On croirait sans doute que d'aussi respectables témoignages auraient dû amener à résipiscence le sieur Guyot, surtout lorsque le terme qu'il avait assigné à la prétendue grossesse de sa femme fut passé. Point du tout; loin même de témoigner le moindre repentir, il demeura inébranlable dans sa haine, et ne prit pas la peine de la dissimuler aux parens et aux amis de sa femme.
Voici ce que le sieur V..... écrivit à cette femme infortunée, le 12 mai 1774: «Vous connaissez toute la part que je prends à votre fatale union avec un monstre ou un fou; car il faut opter entre les deux. Monsieur votre oncle a dû vous dire qu'il l'avait trouvé au même point où nous l'avions vu aux Boisfrancs.»
La dame Guyot ayant fait sommer son mari d'insinuer leur acte de séparation, le procès-verbal de son refus constata qu'il ne donnait à la dame Guyot d'autre titre que celui de fille mineure, se disant sa femme, en vertu d'une bénédiction nuptiale obreptice. Cet acte était du mois de novembre 1774, un an depuis la célébration du mariage.
Enfin la dame Guyot, appuyée de sa famille et de ses amis, fit une demande de séparation en forme. Sa cause fut plaidée par M. Duvergier; et le parlement de Paris, par arrêt rendu le 13 août 1776, sur les conclusions de l'avocat-général d'Aguesseau, admit la femme à faire preuve des faits articulés par elle; et sur l'enquête de la dame Guyot, qui était concluante, la même cour prononça sa séparation par arrêt du 26 mai 1777.

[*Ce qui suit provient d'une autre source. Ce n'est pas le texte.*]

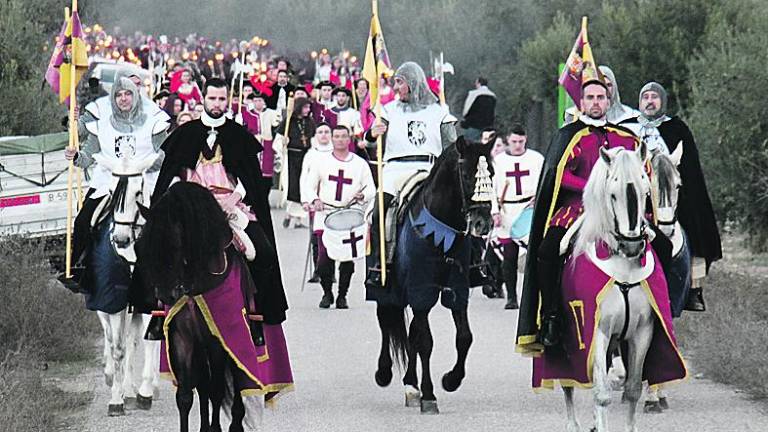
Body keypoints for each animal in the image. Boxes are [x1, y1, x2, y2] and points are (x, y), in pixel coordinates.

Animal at [91, 154, 161, 416]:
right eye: (111, 192)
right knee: (113, 340)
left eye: (138, 192)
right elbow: (117, 348)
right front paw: (115, 400)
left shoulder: (150, 301)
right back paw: (114, 378)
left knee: (133, 341)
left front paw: (144, 393)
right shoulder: (113, 302)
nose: (120, 239)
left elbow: (147, 341)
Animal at [368, 138, 496, 416]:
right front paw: (429, 396)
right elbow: (426, 341)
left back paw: (411, 385)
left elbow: (464, 338)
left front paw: (450, 380)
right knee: (386, 322)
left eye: (491, 173)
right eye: (467, 175)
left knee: (412, 333)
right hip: (386, 290)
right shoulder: (421, 290)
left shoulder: (457, 290)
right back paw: (385, 374)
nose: (483, 224)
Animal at [560, 145, 656, 432]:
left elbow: (633, 389)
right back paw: (574, 424)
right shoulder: (597, 331)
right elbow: (601, 394)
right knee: (568, 382)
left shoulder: (642, 331)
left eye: (646, 191)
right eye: (612, 195)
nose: (633, 245)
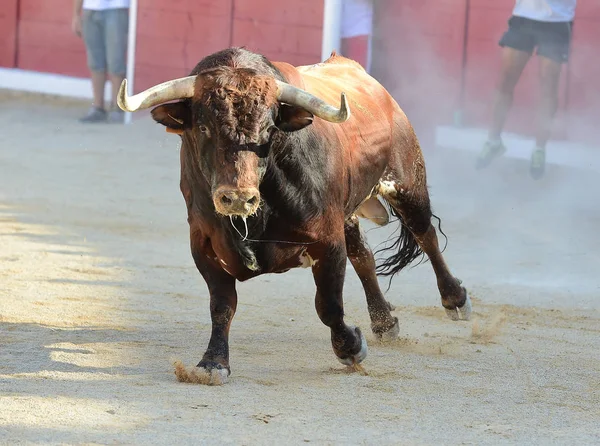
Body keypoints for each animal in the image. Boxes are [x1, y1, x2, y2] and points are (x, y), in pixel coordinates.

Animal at [118, 47, 474, 386]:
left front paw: (350, 348)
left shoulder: (327, 240)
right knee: (364, 255)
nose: (237, 197)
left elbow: (328, 303)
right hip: (347, 214)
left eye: (268, 129)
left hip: (407, 183)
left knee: (424, 234)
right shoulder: (203, 244)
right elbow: (222, 305)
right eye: (203, 127)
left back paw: (455, 300)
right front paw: (212, 363)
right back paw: (384, 322)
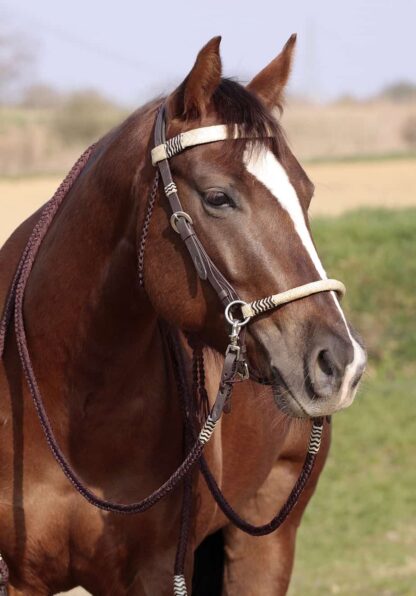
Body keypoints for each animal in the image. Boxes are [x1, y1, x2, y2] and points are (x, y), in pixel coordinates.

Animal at [0, 35, 364, 592]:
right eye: (218, 197)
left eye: (306, 193)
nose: (340, 364)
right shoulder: (19, 579)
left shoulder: (155, 572)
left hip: (268, 542)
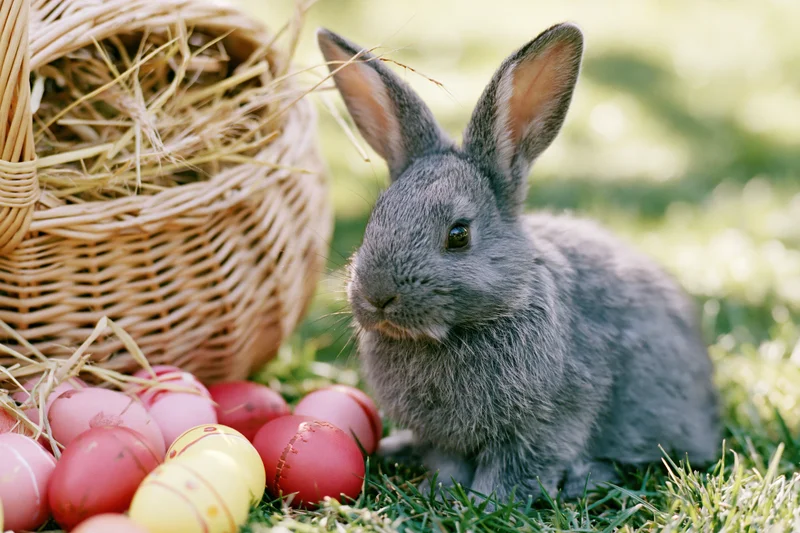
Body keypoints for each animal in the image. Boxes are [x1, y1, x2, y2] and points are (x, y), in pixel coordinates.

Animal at [317, 22, 721, 503]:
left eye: (458, 235)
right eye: (374, 220)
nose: (377, 296)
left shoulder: (547, 424)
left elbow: (514, 468)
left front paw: (483, 503)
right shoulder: (441, 439)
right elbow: (447, 461)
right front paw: (443, 491)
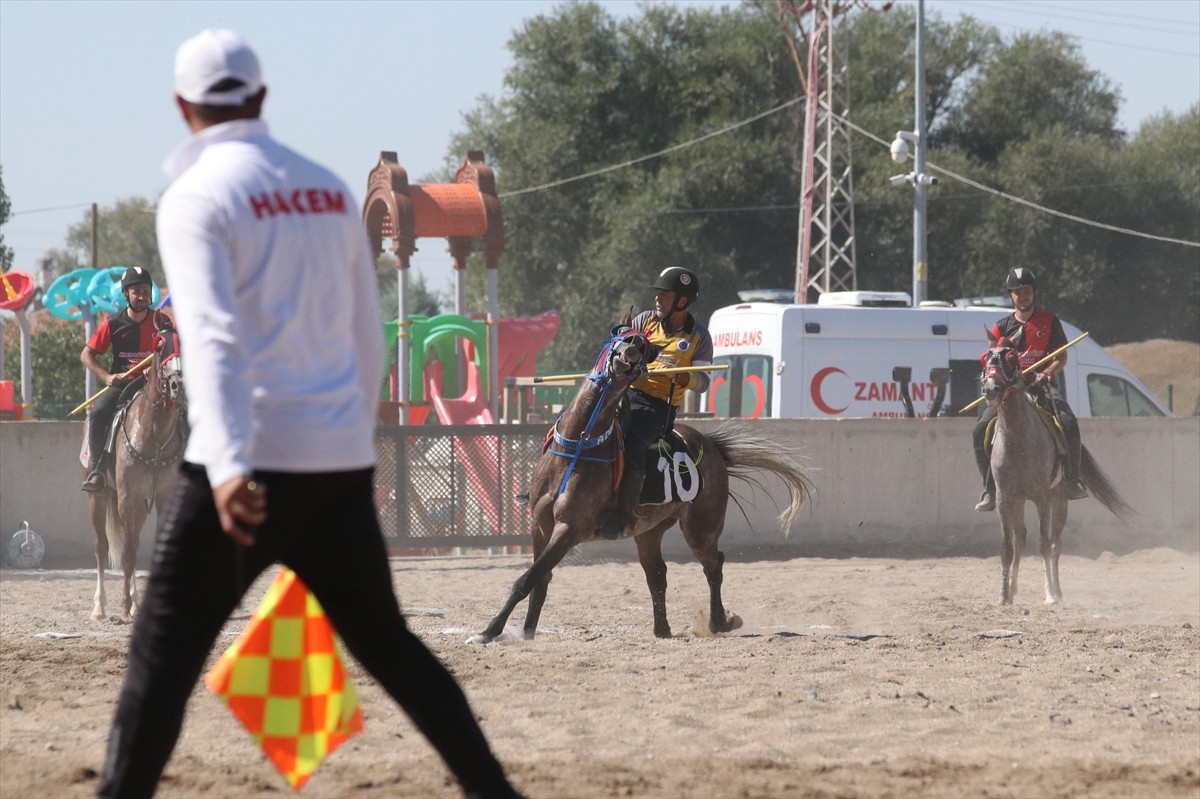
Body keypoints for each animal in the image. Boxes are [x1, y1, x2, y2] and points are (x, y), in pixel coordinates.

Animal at [979, 333, 1128, 599]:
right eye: (985, 357)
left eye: (1011, 357)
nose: (991, 389)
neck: (1018, 438)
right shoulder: (1004, 498)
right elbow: (1008, 547)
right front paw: (1004, 595)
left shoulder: (1042, 497)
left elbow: (1044, 545)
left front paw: (1050, 594)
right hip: (1019, 500)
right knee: (1021, 538)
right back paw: (1014, 588)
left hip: (1059, 499)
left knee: (1054, 543)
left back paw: (1056, 590)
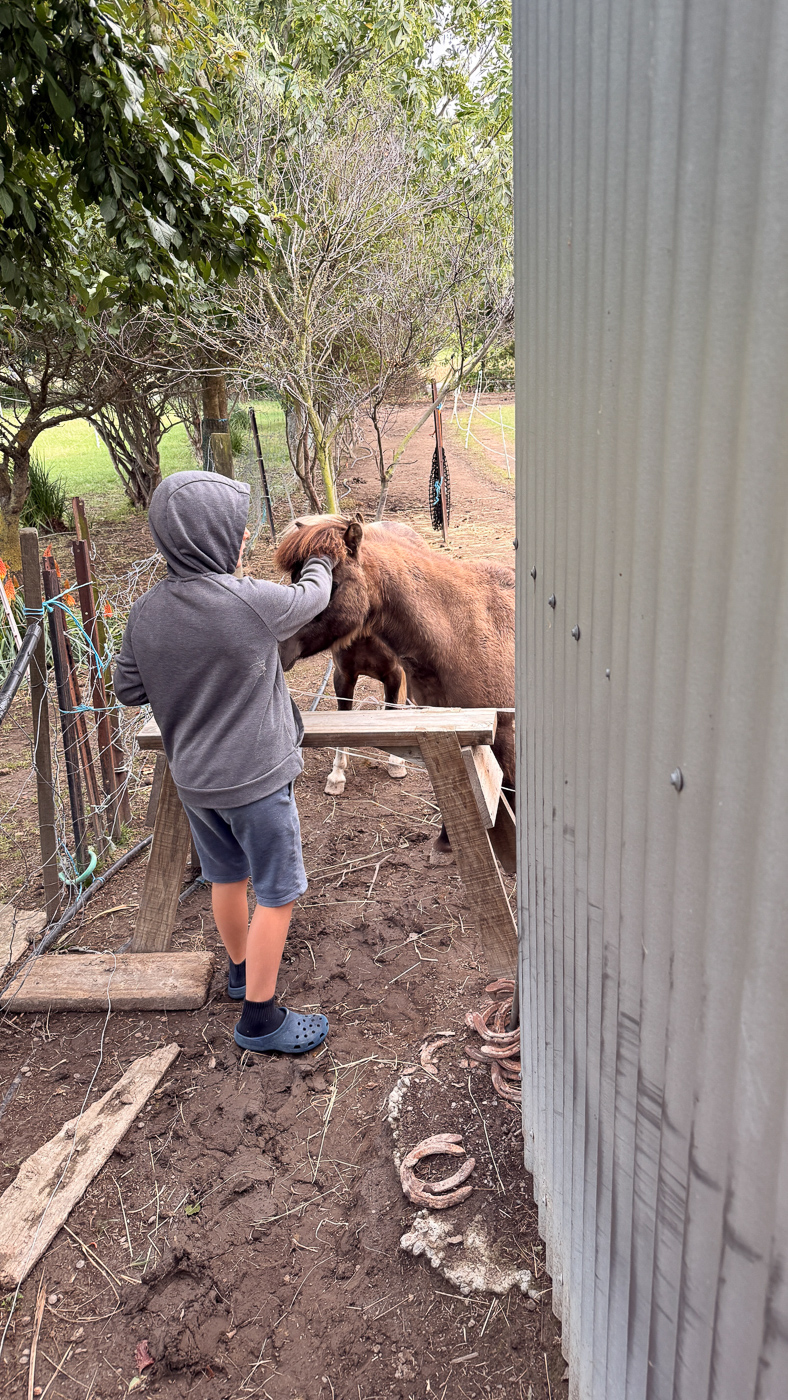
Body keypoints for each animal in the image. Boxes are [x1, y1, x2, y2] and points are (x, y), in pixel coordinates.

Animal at [276, 515, 515, 861]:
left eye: (331, 585)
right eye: (294, 577)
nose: (278, 647)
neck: (458, 633)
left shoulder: (505, 730)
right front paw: (446, 839)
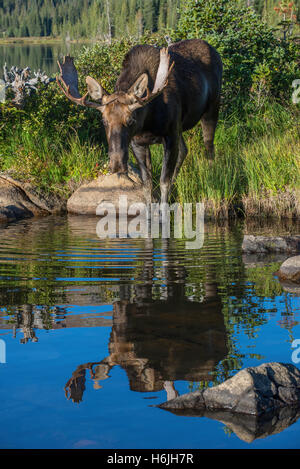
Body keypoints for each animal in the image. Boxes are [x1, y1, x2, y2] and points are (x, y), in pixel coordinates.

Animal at [57, 38, 223, 203]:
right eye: (104, 121)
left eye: (131, 120)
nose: (116, 165)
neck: (148, 121)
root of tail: (215, 51)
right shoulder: (138, 143)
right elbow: (147, 184)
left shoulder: (170, 135)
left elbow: (163, 181)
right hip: (180, 128)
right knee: (184, 150)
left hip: (211, 109)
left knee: (209, 148)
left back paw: (212, 177)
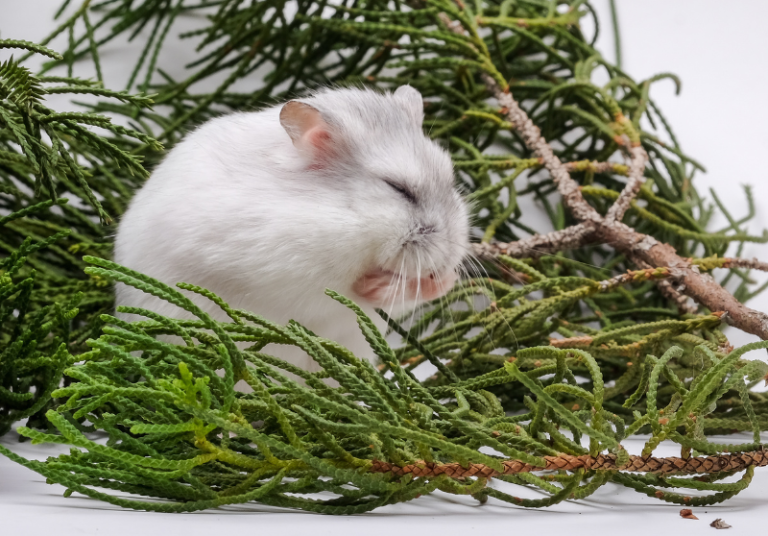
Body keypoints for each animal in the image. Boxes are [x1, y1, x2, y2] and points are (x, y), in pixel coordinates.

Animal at [114, 86, 470, 371]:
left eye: (451, 181)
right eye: (398, 189)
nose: (449, 256)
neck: (338, 215)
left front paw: (445, 280)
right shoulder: (291, 268)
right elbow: (349, 289)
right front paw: (378, 284)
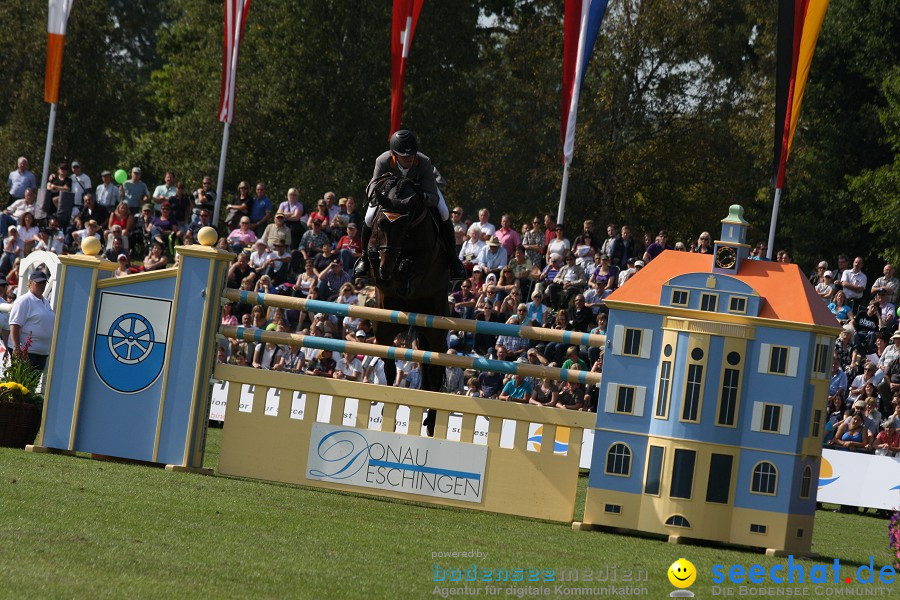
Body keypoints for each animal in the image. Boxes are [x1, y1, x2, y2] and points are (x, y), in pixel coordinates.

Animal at [364, 173, 448, 436]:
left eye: (405, 227)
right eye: (381, 223)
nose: (386, 269)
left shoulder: (426, 256)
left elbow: (411, 264)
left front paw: (402, 276)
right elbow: (372, 254)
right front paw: (385, 273)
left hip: (435, 331)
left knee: (435, 370)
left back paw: (431, 421)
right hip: (384, 329)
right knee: (390, 366)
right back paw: (388, 410)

Il est assez difficile de se rendre compte de la conduite atrocement bizarre du sieur Guyot. On serait tenté de croire qu'il n'y a qu'un fou qui soit capable des paroles et des actions qui lui sont reprochées. «Ne serait-ce pas, disait M. Duvergier, qu'ayant voulu contracter les liens du mariage, il n'était pas en son pouvoir d'en remplir le but, et que ses désirs impuissans s'étant tournés en rage, il s'est vengé des torts de la nature sur une victime innocente? Il ne paraît pas possible de donner une autre explication d'une conduite si étrange.»